Work task | Rewrite the listing below with every "value" changed to "figure" and everything else left as it is. Leave the pictures out of your version.
*** Data for this exercise ***
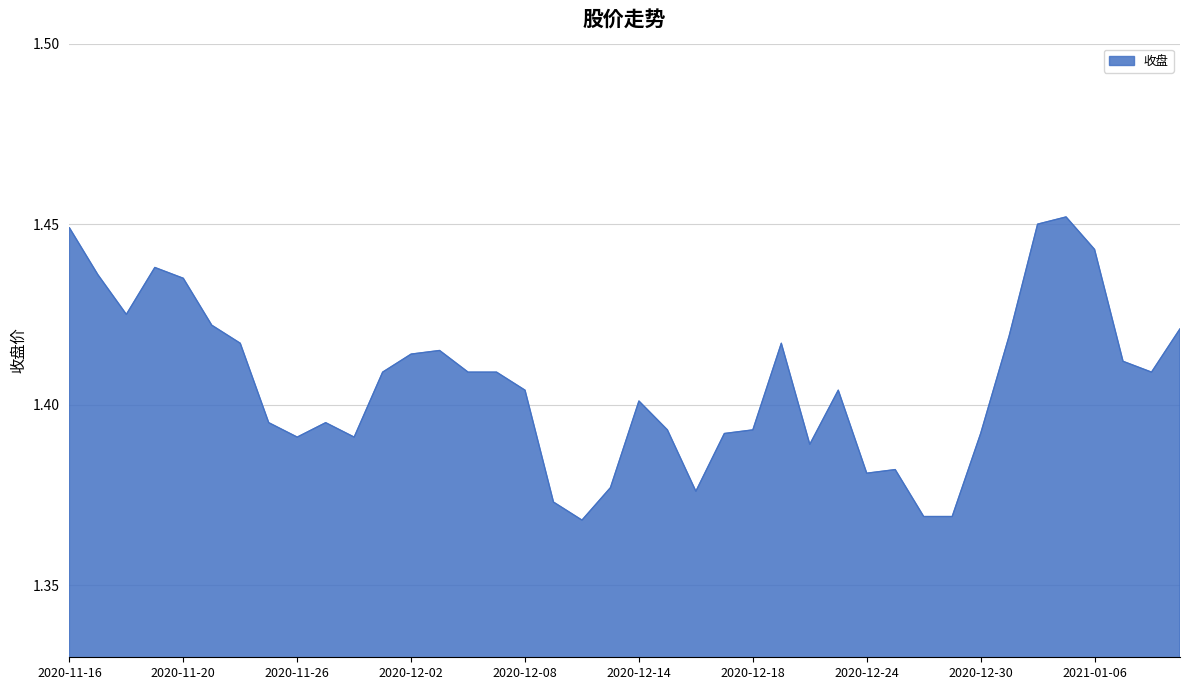

What is the value of the 12th point from the left?

1.4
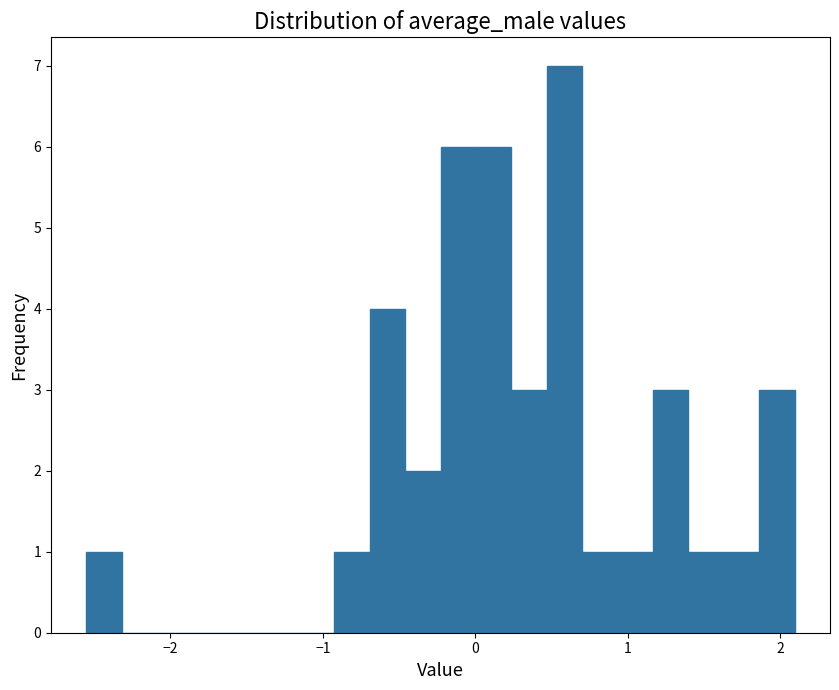

Read against the x-axis, roughly where is the centre of the tallest bar?

0.6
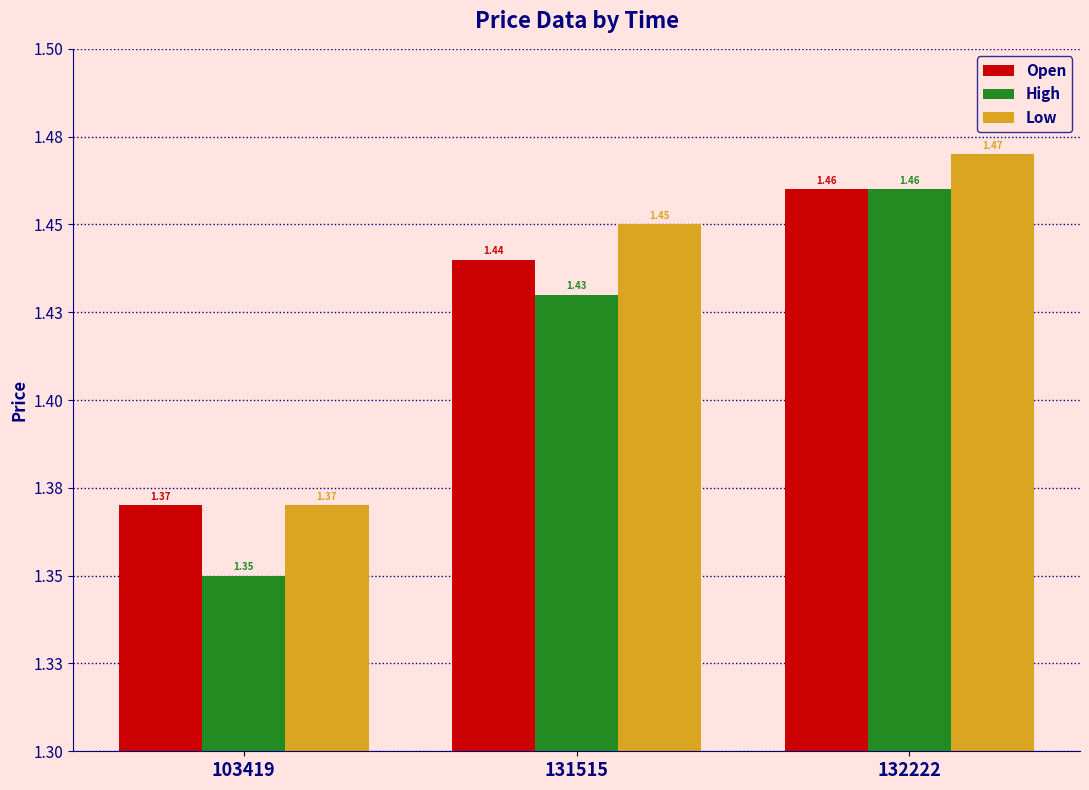

Are the bars grouped side by side (vs. stacked)?

Yes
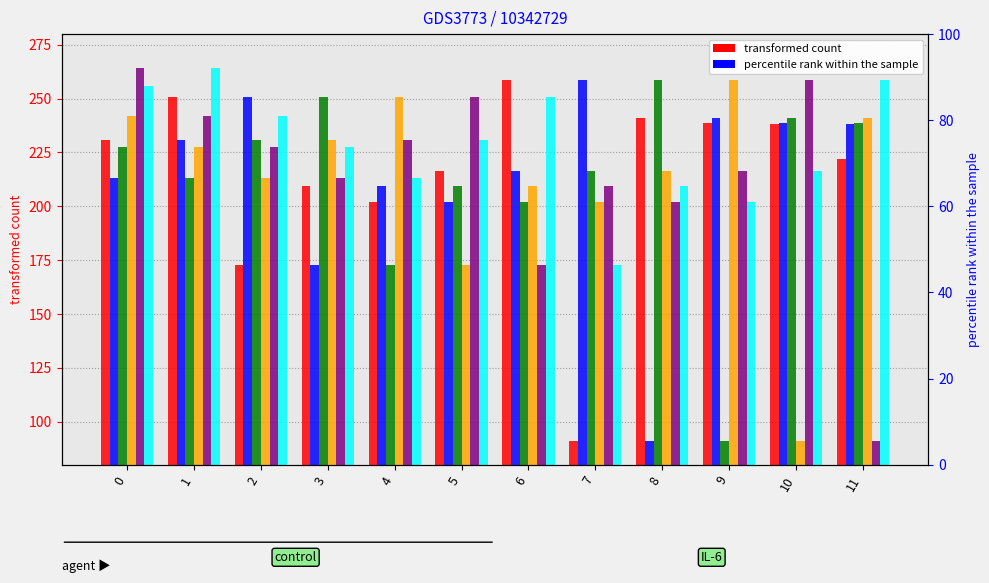

What is the value of the col_5 bar at the 2nd from the left?

242.0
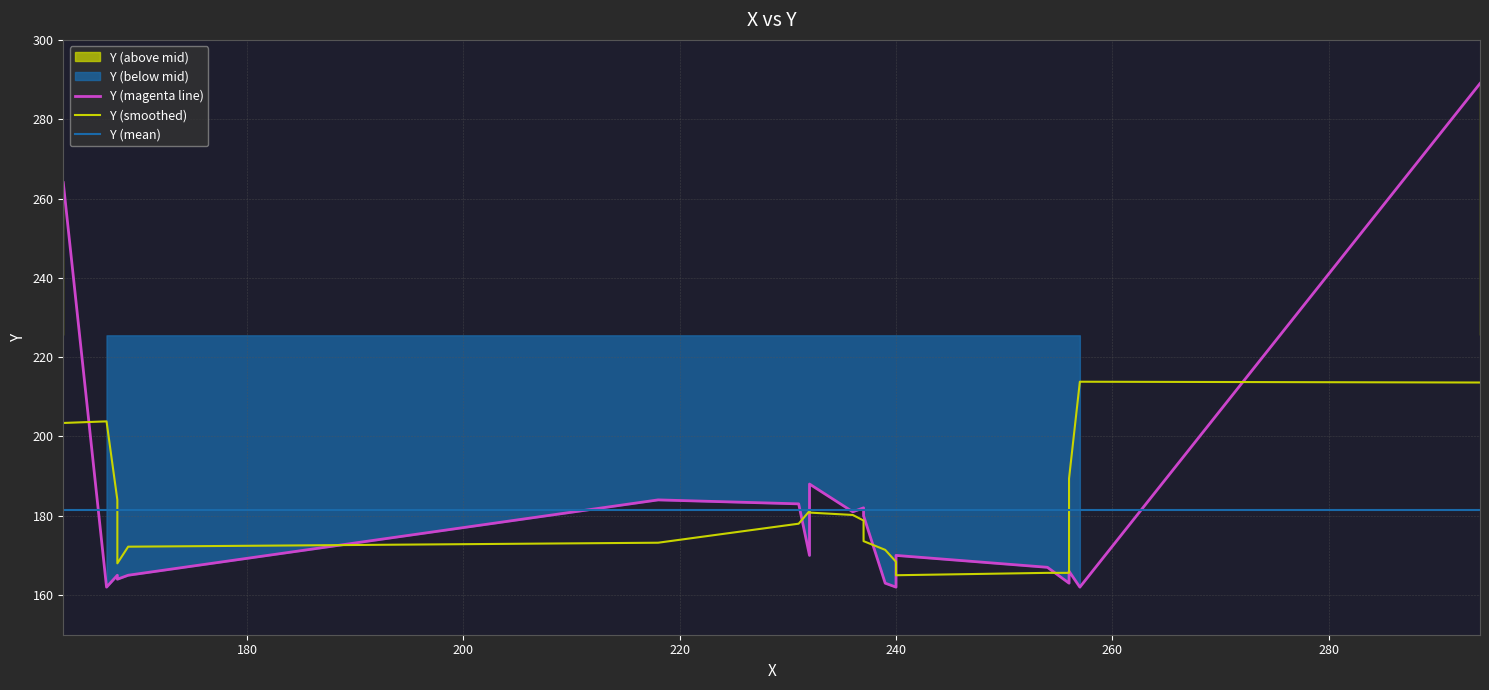

Is it true that Y (magenta line) equals 101.0 at 280?

False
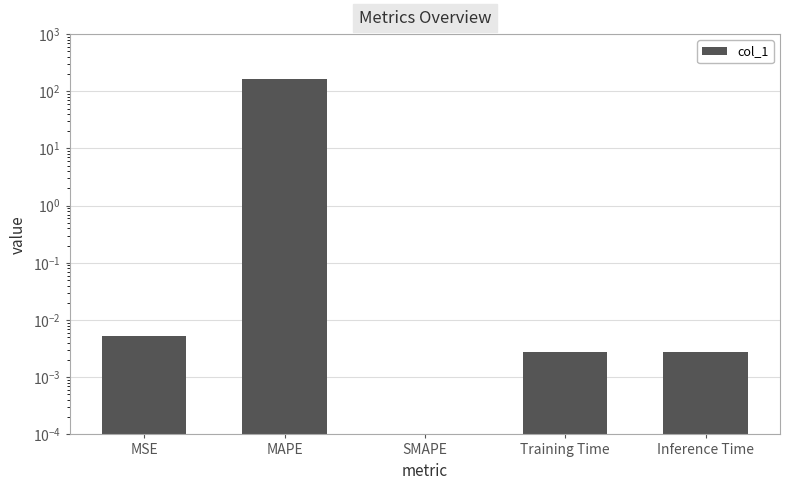

What position from the right is SMAPE?

3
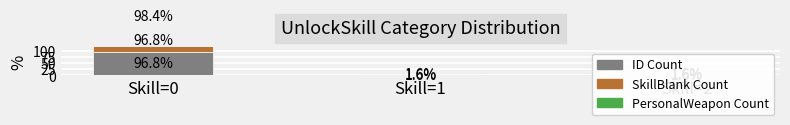

Reading right to left, transcribe all the data shown in this chart.

ID Count: 1.6	1.6	96.8
SkillBlank Count: 1.6	1.6	96.8
PersonalWeapon Count: 1.6	0.0	98.4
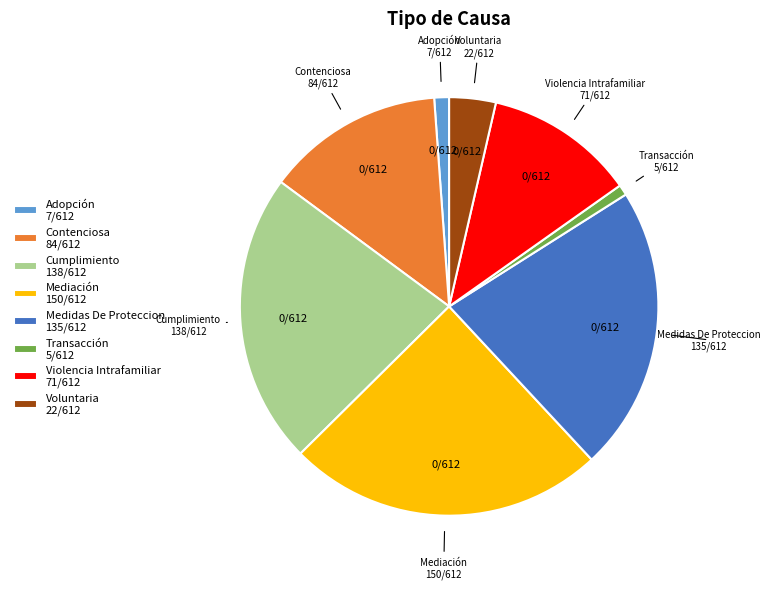

Which has a higher value, Cumplimiento or Mediación?

Mediación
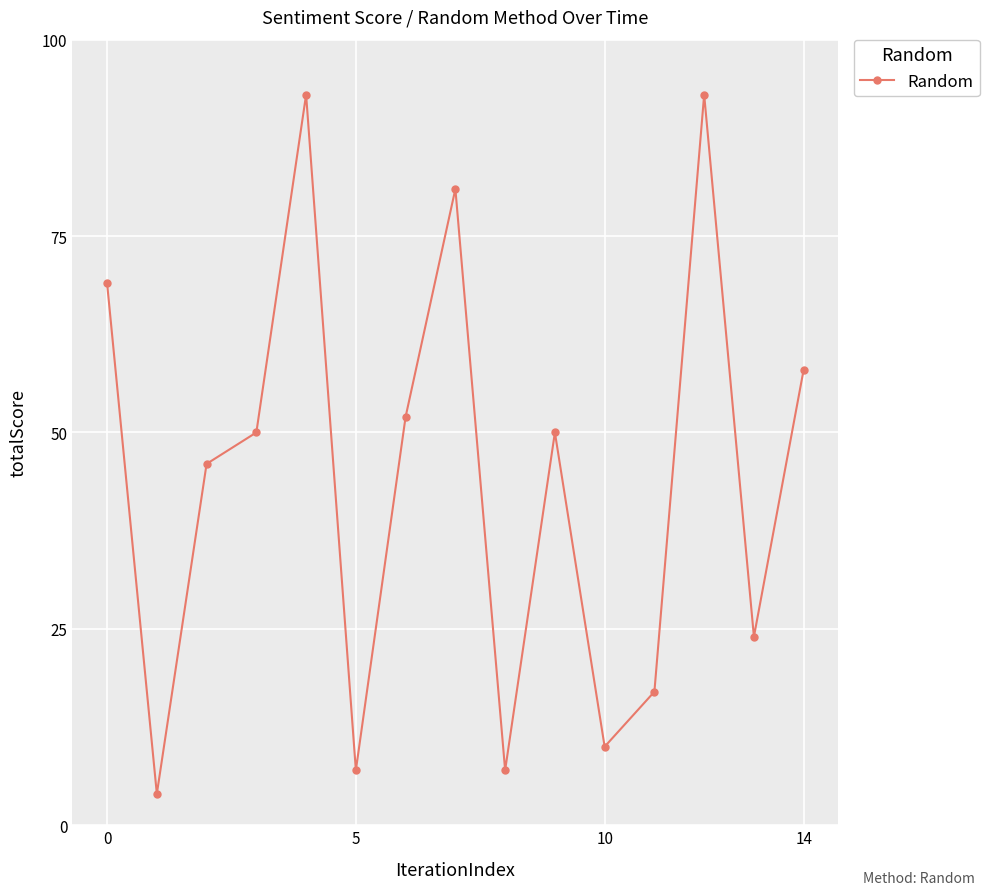

What is the average value?

44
*** End of Data for this exercise ***
Task solution |
What is the figure of the 12th point from the left?

1.4

Read against the x-axis, roughly where is the centre of the tallest bar?

0.6

Are the bars grouped side by side (vs. stacked)?

Yes

What is the figure of the col_5 bar at the 2nd from the left?

242.0

Is it true that Y (magenta line) equals 101.0 at 280?

False

What position from the right is SMAPE?

3

Reading right to left, transcribe all the data shown in this chart.

ID Count: 1.6	1.6	96.8
SkillBlank Count: 1.6	1.6	96.8
PersonalWeapon Count: 1.6	0.0	98.4

Which has a higher figure, Cumplimiento or Mediación?

Mediación

What is the average figure?

44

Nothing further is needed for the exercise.